The report showed that inflation continued to cool at a steady pace through July with a monthly reading of 0.2% and a year-over-year reading that reflects an inflation rate of 2.5%.
That 2.5% reading is unchanged from June’s reading.
Something important to remember is that we’ve gone through months of dropping some very high monthly readings from a year ago out of the one-year lookback. That means from a comparable perspective, it is going to be harder for inflation to continue to move lower as quickly as it was six months ago.
The same report also showed that you and I are out there making and spending more money. That’s good news for the economy as a strong consumer is going to be required for the Fed to hit its goal of a soft landing.
Is the Housing Market Scripted Too?
Earlier this week, the housing market got a boost from the latest S&P Case-Shiller Home Price Index. The report showed a much stronger surge in existing home prices for the month of June, good news for all of us that have been pondering the sale of a house.
We talked about this last week when I wrote about how “This Housing Giant Just Told You When the Housing Boom Is Going to End”.
I was serious, this is the script for the housing market over the next 6-12 months, and the Case Shiller number played right in to the scene perfectly.
Housing prices showed their surprise spike because people are out there looking again, it’s as simple as that.
Demand for homes will continue to exceed inventory for the next year as more buyers hit the market, we know that. But rising prices combined with lower interest rates are going to give those of us that have been waiting for the opportunity to “downsize” our chance.
Here’s what you should expect.
The spring selling season in 2025 – normally kicks off in late January – is going to be one for the record books as would-be and existing homeowners swap through houses like a Saturday Night game of Monopoly.
That’s where your existing housing prices will start to peak, and when the Fed just may stop lowering rates to make sure they don’t create another housing bubble.

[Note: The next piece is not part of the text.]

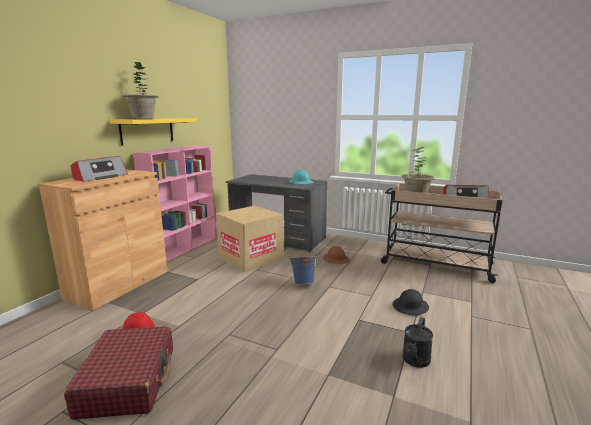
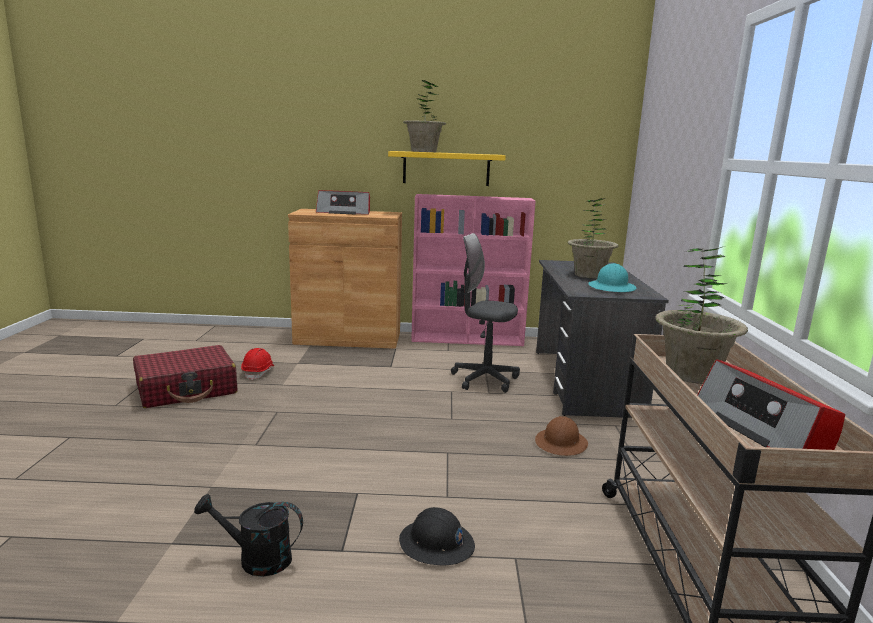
camera: 65 degrees right, 0 degrees up
(250, 258) = (484, 379): cardboard box -> grey office chair
(273, 181) = (589, 275): none -> potted plant
(303, 283) = (440, 430): blue bucket -> none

Somewhere near the second half of 2025 we’re going to see the homebuilding companies slide into a serious correction as inventory will finally outpace demand. That’s the time to make sure that you’re clear of the housing correction.
Here are two ways for you to play this trend for profits.
First, take advantage of the “transactions” that will happen in the business.
Zillow Group (Z) is a stock that I’m eyeing to benefit from the Real Estate transactions.
It’s simple, I get two emails a day from Zillow and two from Redfin (RDFN). At some point I’m going to hit the “Schedule a Viewing” button just like everyone else in my position.
Bam, they’re on their way to making a small payday. This doesn’t include the advertising and other revenue that Zillow will bring in along with the real estate fees. More people like you and I getting emails means more revenue for Zillow.
The stock just broke into a long-term bull market last month and has a target price of $80.
Second, Trade the Financing.
Most of those transactions will include a bank or financial institution for the lending side of a home purchase.
My favorite company in this space is Rocket Companies (RKT).
I highlighted the company’s stock two months ago as a “Fast Profits” trade.
Click here for the details of my analysis of Rocket Companies.
The stock has already exceeded my target price from two months ago, along with some incredible gains on the LEAPs call option I suggested, but things are only getting started here.
Rocket Companies is set for another 30% run to my upgraded target price of $25.